Hinweis: Diese Seite wird nicht mehr aktualisiert. Für Anliegen und Informationen können Sie micht gerne Kontaktieren:



Info: Questo sito non viene più attualizzato. Nel caso di richieste o domande potete contattarmi:

Successo dei Verdi: il Parlamento europeo dice no al blocco di internet per chi scarica gratis dalla rete

Mai 7th, 2009 | By redaktion | Category: Economia / Wirtschaft, Italiano

InternetsperreIl Parlamento europeo ha approvato oggi con ampia maggioranza una proposta di emendamento su iniziativa dei Verdi che vieta il blocco di internet senza una decisione preliminare dell’autorità giudiziaria.

Rebecca Harms e Helga Trüpel del Gruppo Verdi/EFA commentano soddisfatte: “Votando a grande maggioranza una proposta di emendamento formalizzata dal Gruppo dei Verdi, che si esprimeva contro il taglio all’accesso a internet senza il via libera di un tribunale, il Parlamento europeo si è espresso oggi in maniera chiara a tutela dei diritti degli utenti di internet. La proposta dei Verdi era stata accolta con ampio consenso già in fase di prima lettura. Siamo riusciti a evitare che il Parlamento adottasse un altro testo di compromesso, inizialmente negoziato con il Consiglio Europeo nel quadro del cosiddetto “Trilogs” e che auspicava controlli più rigidi. Il voto di oggi rappresenta una vittoria in nome dello stato di diritto, dei diritti fondamentali e della libertà nell’utilizzo di internet.

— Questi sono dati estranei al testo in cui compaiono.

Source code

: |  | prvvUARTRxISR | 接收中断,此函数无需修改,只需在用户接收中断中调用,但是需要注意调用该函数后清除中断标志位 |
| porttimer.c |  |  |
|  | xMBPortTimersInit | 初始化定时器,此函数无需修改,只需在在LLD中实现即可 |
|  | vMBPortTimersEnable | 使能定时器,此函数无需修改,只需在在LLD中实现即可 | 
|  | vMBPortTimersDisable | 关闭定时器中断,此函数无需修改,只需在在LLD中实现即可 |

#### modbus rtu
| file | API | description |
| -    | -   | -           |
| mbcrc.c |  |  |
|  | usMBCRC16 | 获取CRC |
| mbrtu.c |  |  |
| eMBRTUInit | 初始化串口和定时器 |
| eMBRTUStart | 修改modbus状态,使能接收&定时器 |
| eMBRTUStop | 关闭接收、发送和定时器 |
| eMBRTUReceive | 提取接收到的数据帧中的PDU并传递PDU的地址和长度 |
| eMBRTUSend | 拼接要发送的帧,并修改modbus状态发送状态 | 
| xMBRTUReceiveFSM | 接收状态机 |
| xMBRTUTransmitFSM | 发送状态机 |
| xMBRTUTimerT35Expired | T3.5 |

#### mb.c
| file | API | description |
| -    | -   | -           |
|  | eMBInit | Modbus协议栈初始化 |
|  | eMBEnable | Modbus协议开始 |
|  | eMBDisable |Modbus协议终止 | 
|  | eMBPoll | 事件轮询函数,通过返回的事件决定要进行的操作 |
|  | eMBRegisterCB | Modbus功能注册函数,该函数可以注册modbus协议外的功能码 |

Noi Verdi siamo sempre stati contrari a utilizzare la legislazione sul Pacchetto Telecom come ambito nel quale risolvere i problemi legati ai diritti d’autore. Le nuove regolamentazioni vanno trovate all’interno di una procedura legislativa specifica, che preveda ad esempio una sorta di risarcimento forfettario, una sorta di “flatrate della cultura”. È in questa direzione che cercheremo di promuovere una rapida soluzione al problema.

Ora sta al Consiglio: se approva il Pacchetto Telecom così come è stato votato oggi invece di introdurre una procedura di conciliazione, questo potrebbe entrare in vigore in tempi rapidi. Che è poi ciò che si aspettano tutta l’industria delle telecomunicazioni e i cittadini europei”.